In my last blog post, I discussed Windridge of Naperville Condominium Association v. Philadelphia Indemnity Insurance Company,1 and the issue whether appraisal is appropriate to resolve a dispute over the need for a general contractor to perform repairs following a covered loss. Windridge of Naperville also involved whether appraisal is appropriate to resolve a dispute over the cost of repairing physically undamaged sides of townhome buildings to remedy a mismatch with repaired damaged sides.

In Windridge of Naperville, a hail storm physically damaged the buildings’ south and west sides, requiring their repair. The Association claimed that although the north and east sides were not physically damaged, they should be repaired as well to ensure an aesthetic match with the newly-repaired south and west sides. The Association argued this dispute presented a question for the appraisal panel, who can determine whether the aesthetic mismatch is so significant as to constitute damage and, if so, assess a loss amount. Philadelphia responded this was a question of coverage, not loss amount, and inappropriate for appraisal. The district court agreed with Philadelphia, and denied the Association’s motion to compel appraisal on the matching issue.

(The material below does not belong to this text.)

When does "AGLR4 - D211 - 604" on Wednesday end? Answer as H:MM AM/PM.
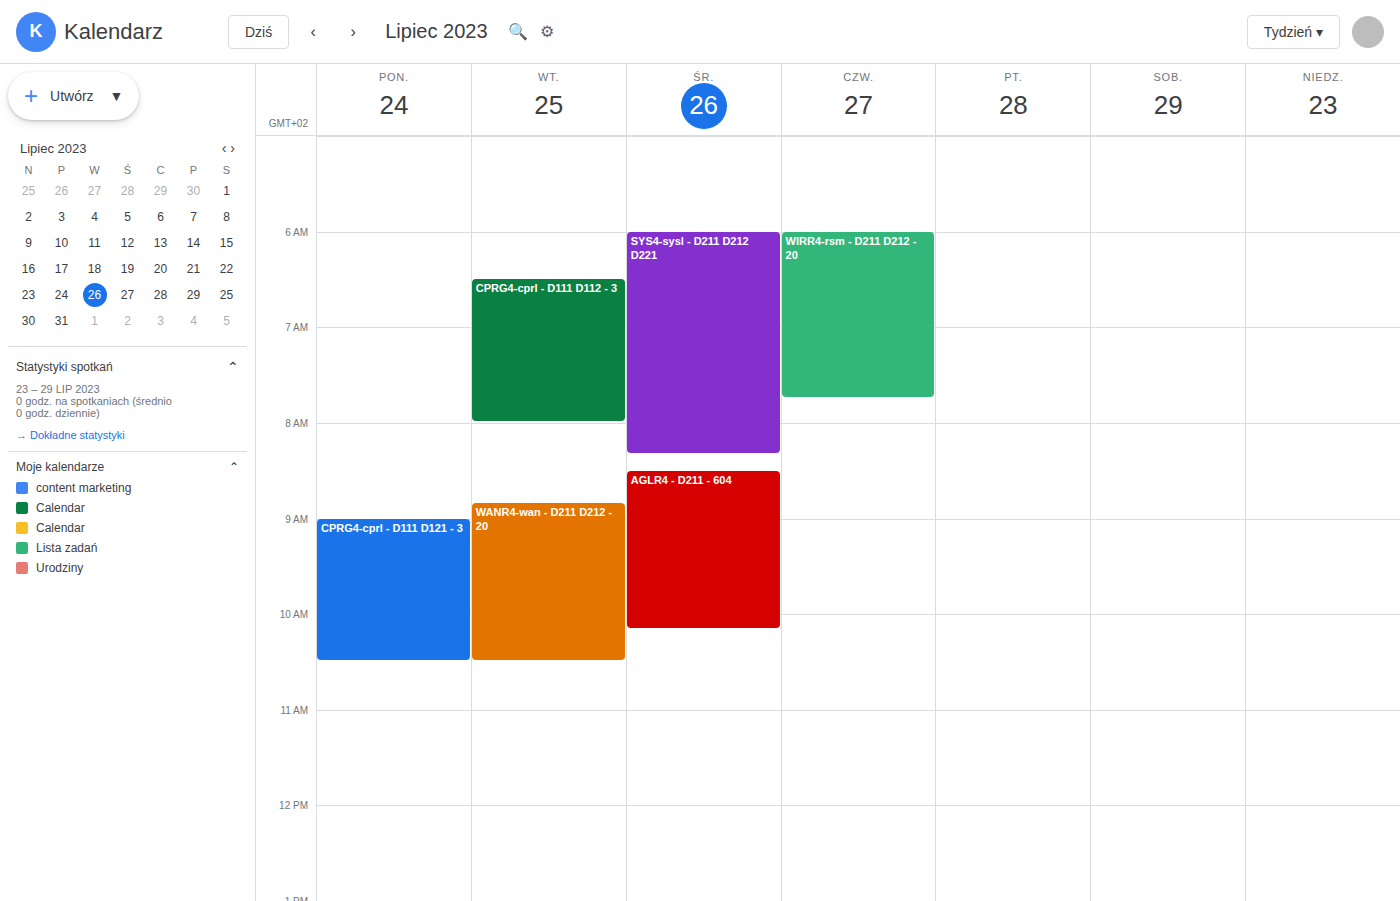
10:10 AMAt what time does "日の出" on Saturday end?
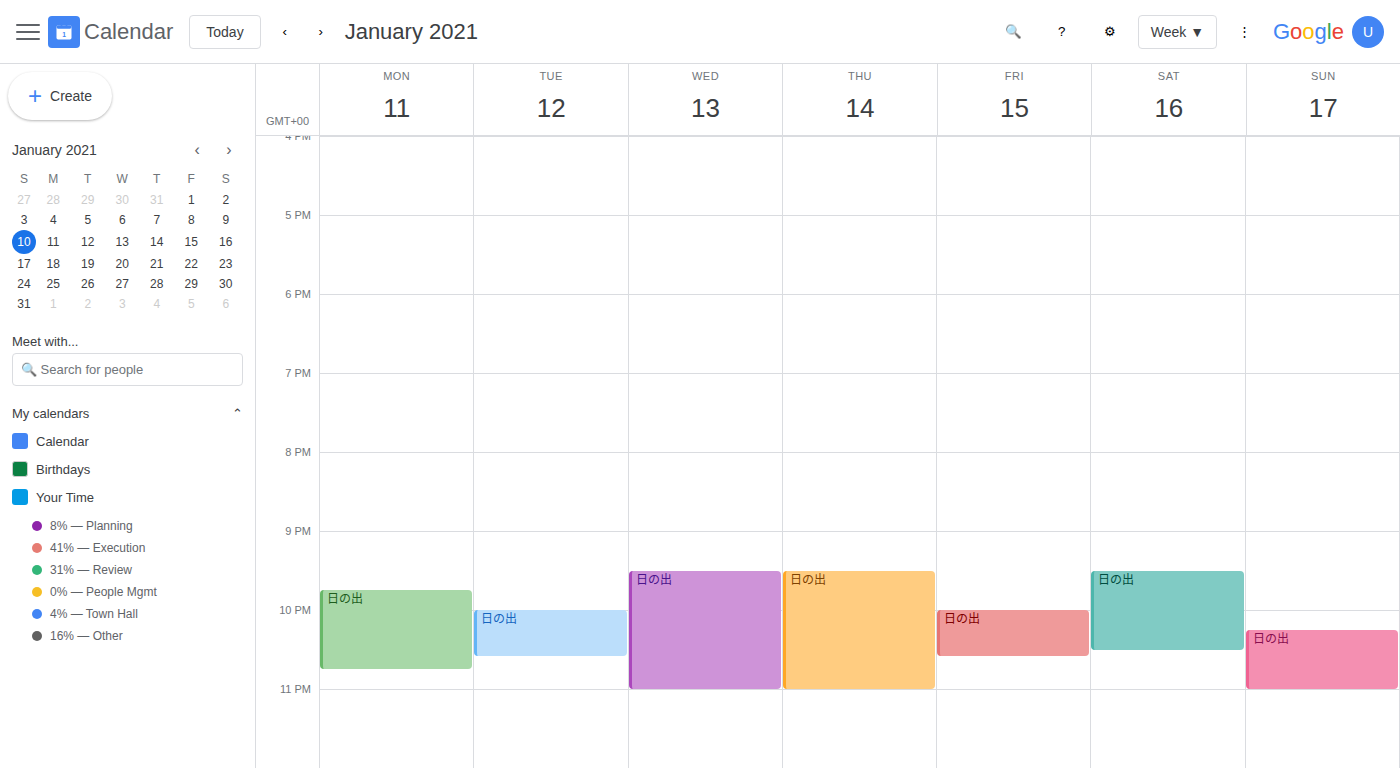
10:30 PM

In my opinion, the district court’s decision was a function of how the Association argued for appraisal. The Association argued that the dispute over repair to the north and east sides involved causation—whether the aesthetic mismatch can be said to have been caused by the hail storm and causation cannot be distinguished from loss amount. The district court disagreed, reasoning there was no causation issue. The hail storm physically damaged two sides, requiring their repair and those two sides no longer matched the two other sides. The only question was coverage—whether this mismatch is a loss within the meaning of the policy. Because the only question concerned coverage, the district court concluded that the dispute was not subject to appraisal.

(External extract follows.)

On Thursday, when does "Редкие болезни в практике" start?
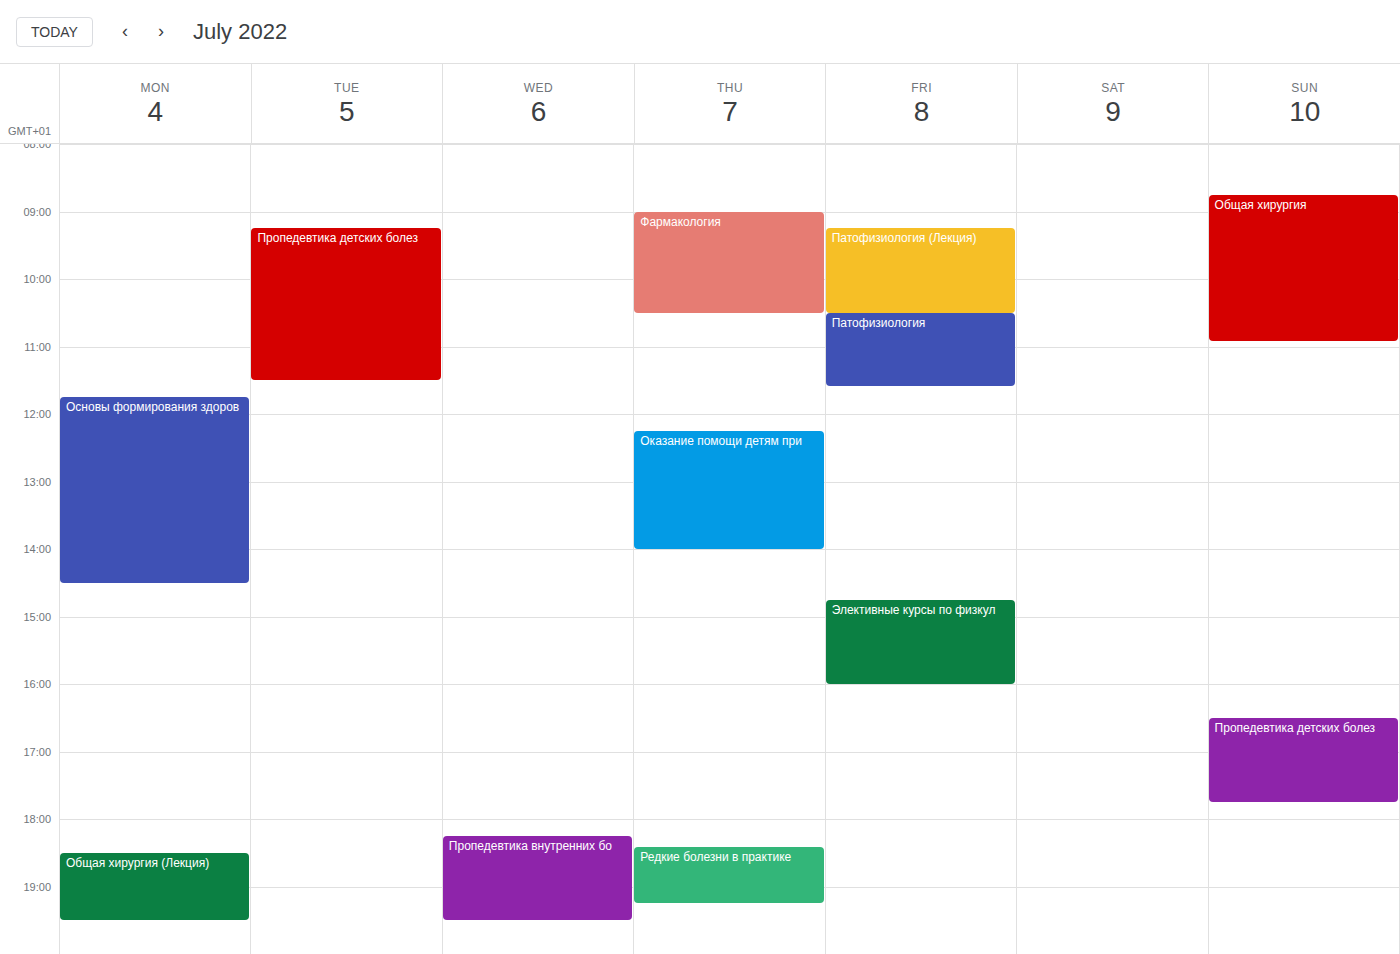
6:25 PM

Instead of a causation argument, a scope of repair argument may have given the Association more traction in its effort to compel appraisal, as was the case recently in Pottenburgh v. Dryden Mutual Insurance Company.2 There, the insured dwelling was damaged by an act of vandalism—vulgarities written in black spray paint in numerous locations of the property. The insured demanded an appraisal but the insurer refused, contending that the insured was seeking payment for replacement of various components of the home that did not sustain direct physical damage in the vandalism incident: a fireplace; siding for the entire garage; a bathroom; and portions of the plumbing and electrical systems. The insurer characterized its objections as constituting issues regarding the scope of coverage that may not be determined in an appraisal.

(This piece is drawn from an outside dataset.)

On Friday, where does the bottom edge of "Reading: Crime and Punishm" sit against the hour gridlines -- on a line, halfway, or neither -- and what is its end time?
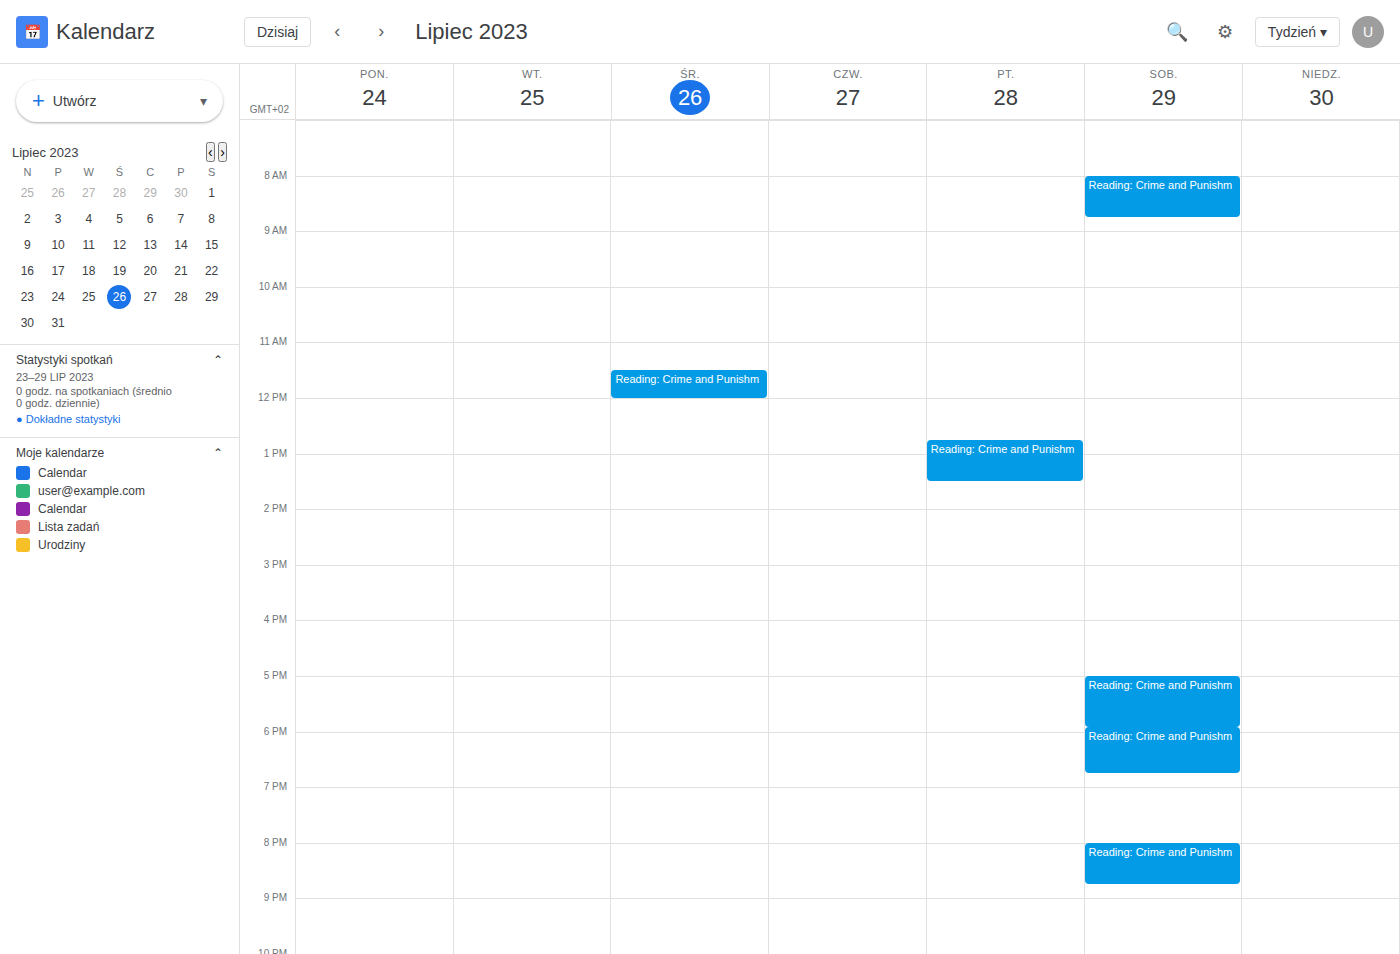
1:30 PM -- halfway between the 1 PM and 2 PM lines.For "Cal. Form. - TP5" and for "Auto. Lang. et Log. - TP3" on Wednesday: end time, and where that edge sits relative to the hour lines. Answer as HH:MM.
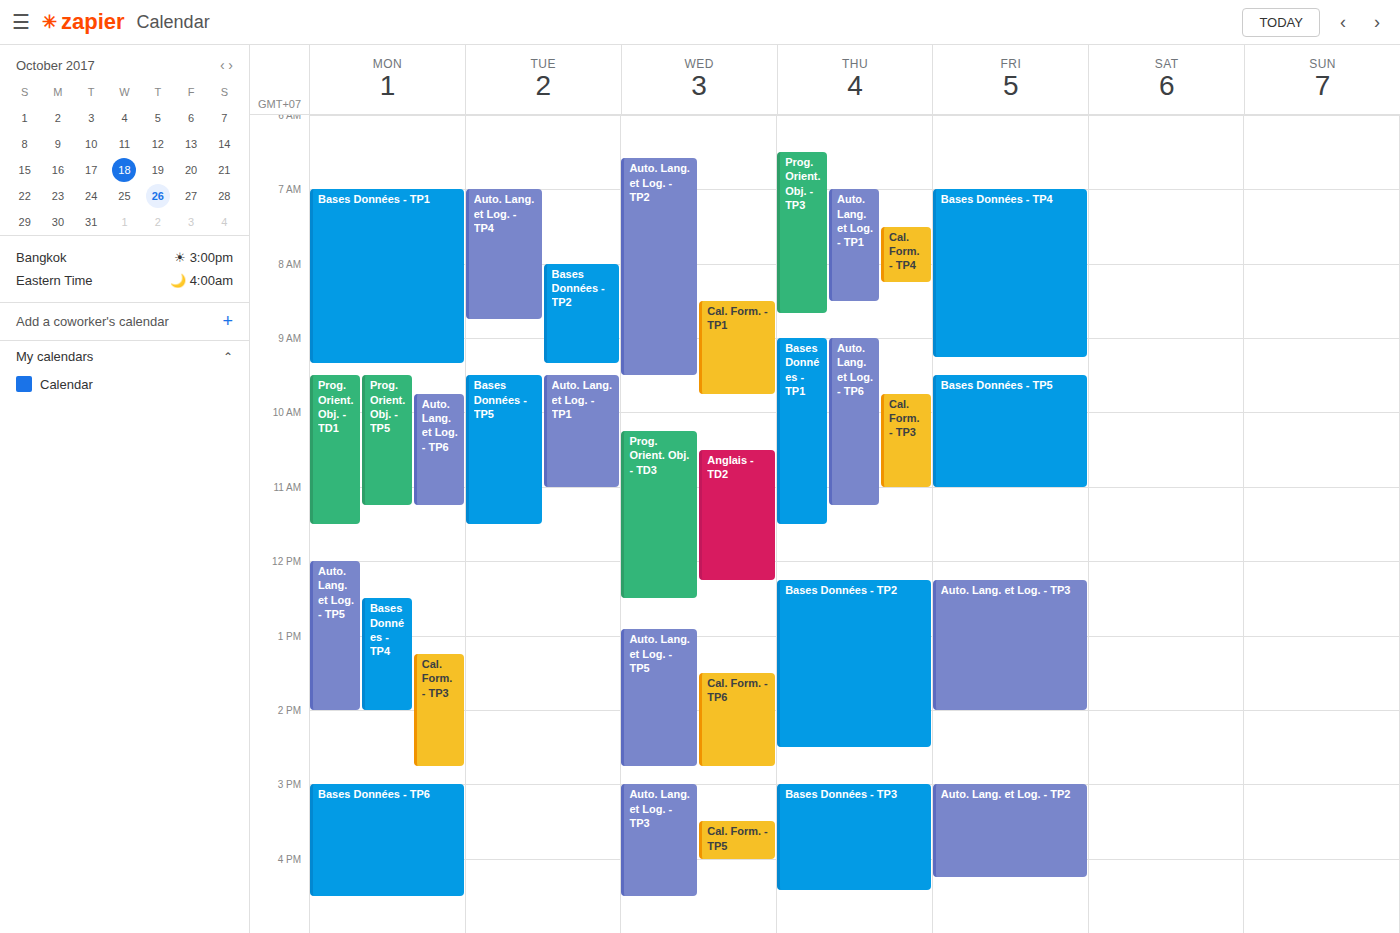
"Cal. Form. - TP5": 16:00, exactly on the 16:00 line. "Auto. Lang. et Log. - TP3": 16:30, halfway between the 16:00 and 17:00 lines.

The insured subsequently sued, seeking an order compelling appraisal. In support of its petition to compel appraisal, the insured submitted an Affidavit from its public adjuster explaining the basis for the insured’s claims. The public adjuster explained that the insured sought replacement to effect proper repairs to items that were indisputably damaged and asserted that the dispute between the parties involved one of determining the extent and amount of loss. Regarding the fireplace, the public adjuster noted that only the glass doors were damaged, but explained that she included an estimate for replacement of the fireplace because she could not locate an exact match. With respect to the garage siding, the public adjuster acknowledged that only one wall of the garage was vandalized, yet explained that she included an estimate for the garage siding on the remaining walls because it was not possible to purchase siding for installation on the vandalized wall that would match the faded color of the undamaged siding on the remaining walls. Regarding the bathroom and plumbing and electric fixtures, the public adjuster asserted that they would be affected during the repair process.

Reasoning that the scope of repairs made necessary by a covered loss and the cost of any such repairs directly bear upon the amount of the loss, the New York trial court concluded that the parties’ disputes over the extent of work required to repair damage caused by the covered vandalism loss were factual questions that fell squarely within the policy’s appraisal clause. The court ordered the parties to proceed to appraisal.

As the Pottenburgh decision illustrates, a court is more likely to compel appraisal if the parties’ dispute is framed as one over the scope of repair as opposed to one over causation.
1 Windridge of Naperville Condo. Ass’n v. Philadelphia Indem. Ins. Co., No. 16-3860, 2017 WL 372308 (N.D. Ill. Jan. 26, 2017).
2 Pottenburgh v. Dryden Mut. Ins. Co., EF2016-0183, 2017 NY Slip Op 27054, 2017 WL 777607 (N.Y. Sup. Ct. Feb. 28, 2017).